Multiple climate and sea ice states on a coupled Aquaplanet

A fully coupled atmosphere-ocean-sea ice GCM is used to explore the climates of Earth-like planets with idealized ocean basin geometries. We find three very different stable equilibria under identical external forcing: an equable ice-free climate, a cold climate with ice caps extending into mid-latitudes, and a completely ice-covered "Snowball" state. These multiple states persist for millennia despite a full seasonal cycle and vigorous internal variability of the system on all time scales (from day-to-day weather perturbations to multi-decadal fluctuations).

We report on two key findings:

1) a complex coupled system with many degrees of freedom can sustain three equilibrium states and

2) the meridional structure of the ocean heat transport (OHT) is essential in the maintenance of three multiple states.

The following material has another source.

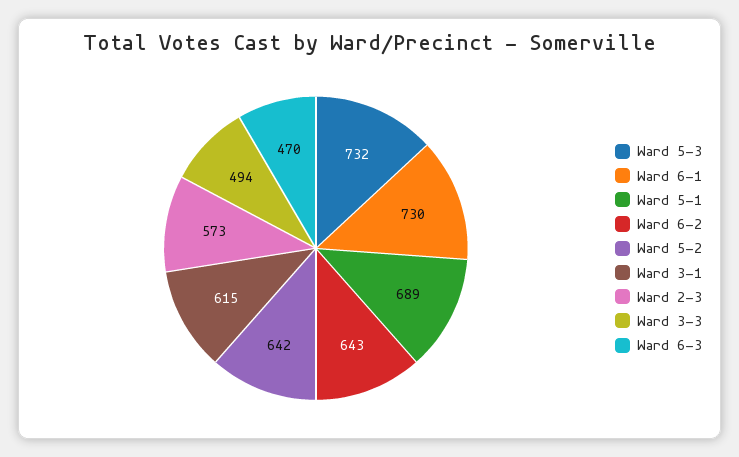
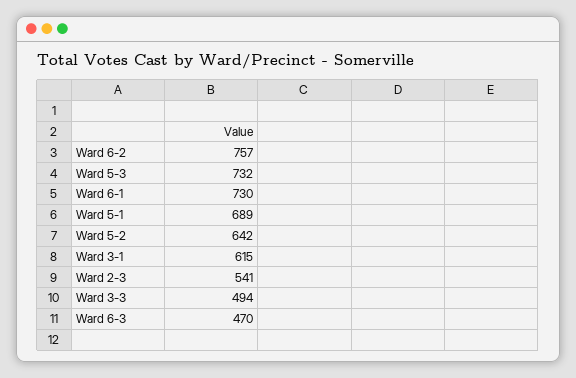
Ward 6-2: 643 -> 757
Ward 2-3: 573 -> 541

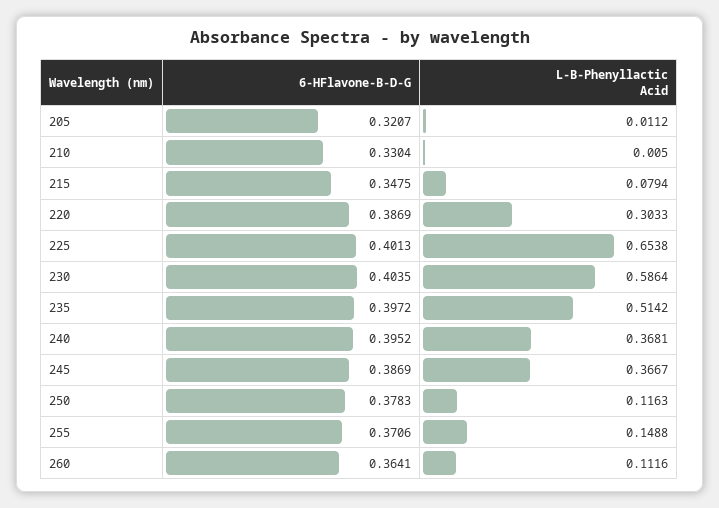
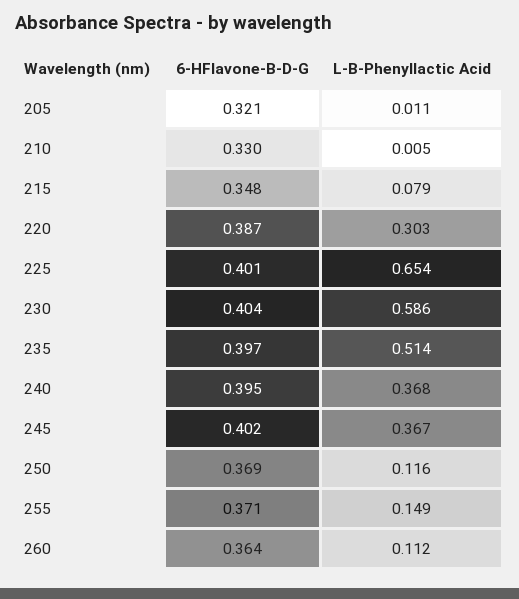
6-HFlavone-B-D-G, 245: 0.3869 -> 0.402
6-HFlavone-B-D-G, 250: 0.3783 -> 0.369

The latter is demonstrated through 1) an extension of the Budyko-Sellers model to include explicit OHT, and the insulation of the ice-covered sea surface and 2) a set of sensitivity tests conducted with a slab ocean GCM and prescribed OHT. The OHT in the coupled system is dominated by wind-driven subtropical overturning cells carrying ~2 PW of energy out of the deep tropics, most of which converges in the subtropics to lower mid-latitudes. This convergence pattern (similar to modern Earth) is robust to changes in the ocean basin geometry, and is directly responsible for the stabilization of the large ice cap.

The similarity between the OHT of our coupled system and that of modern Earth leads us to believe that multiple equilibria could be a feature of the real climate system.

Exploration of the transitions between states and paleoclimate implications will be discussed in a companion paper presented by B. Rose.